WORK ORDER A> In the FTP mirroring script below, where should the program be placed on your computer?

PASSAGE FOR REVIEW>
<<<<
Mirror (every repeatInterval seconds) the current directory
hierarchy onto a web site using ftp. Only updates files that
have changed since the last update. Does NOT compare this
hierarchy with the destination web site. If something has
changed since last time, it's pushed onto the server.

Place this program at the root of your web site tree on your
computer, then just double-click it to run it. It will run in
the background until you kill the window.

"""
repeatInterval = 1.0 # seconds
fileData = "updateSiteData.txt"
excludeFiles = (fileData, "updateSiteConfig.txt")

site, user, password = eval(file("updateSiteConfig.txt").read())

import os, ftplib, traceback, threading, pprint

class SiteUpdater(object):
    def __init__(self):
        # Read in old file data:
        if os.path.exists(fileData):
            self.oldDirs, self.oldFiles = eval(file(fileData).read())
        else:
            self.oldDirs = []
            self.oldFiles = {}
        self.__connect()
        self.updateSite()

    def __connect(self):
        self.ftp = ftplib.FTP()
        self.ftp.connect(site, port=21)
        self.ftp.login(user, password)
        print "Connected"

    def __del__(self):
        self.ftp.close()

    @staticmethod
    def getTree():
        changedFiles = {}
        newDirs = []
        for dir, subdirs, files in os.walk("."):
            newDirs += [os.path.join(dir, d) for d in subdirs]
            for path in [os.path.join(dir, f) for f in files if f not in excludeFiles]:
                changedFiles[path] = os.path.getmtime(path)
        return (newDirs, changedFiles)

    @staticmethod
    def __flush():
        """
        Force all files and dirs to be up to date
        """
        file(fileData, 'w').write(pprint.pformat(SiteUpdater.getTree()))

    def getUpdateLists(self, newDirs, changedFiles):
        dirUpdates = [path for path in newDirs if path not in self.oldDirs]
        fileUpdates = []
        for path in changedFiles:
            if path in self.oldFiles and self.oldFiles[path] == changedFiles[path]:
                continue
            fileUpdates.append(path)

        # Sorting dirUpdates produces short directories first:
        return sorted(dirUpdates), sorted(fileUpdates)

    def updateSite(self):
        newDirs, changedFiles = self.getTree()
        dirUpdates, fileUpdates = self.getUpdateLists(newDirs, changedFiles)
>>>>
(Saved entries)
<<<<
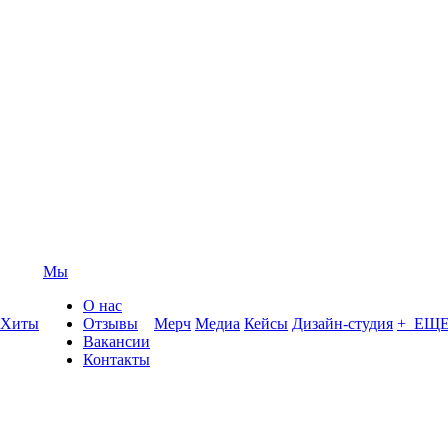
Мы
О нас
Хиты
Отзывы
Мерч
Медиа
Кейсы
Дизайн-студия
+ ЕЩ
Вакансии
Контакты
>>>>
<<<<
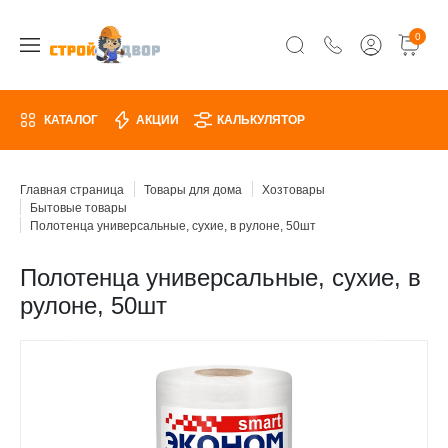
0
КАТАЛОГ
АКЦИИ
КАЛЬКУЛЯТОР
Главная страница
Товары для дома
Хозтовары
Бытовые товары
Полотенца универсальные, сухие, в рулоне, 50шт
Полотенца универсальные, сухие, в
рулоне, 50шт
>>>>
WORK ORDER B> Pull out every line in the entries above that contains the string "универсальные", matching case exactly.

TASK RESPONSE A> At the root of your web site tree.

TASK RESPONSE B>
Полотенца универсальные, сухие, в рулоне, 50шт
Полотенца универсальные, сухие, в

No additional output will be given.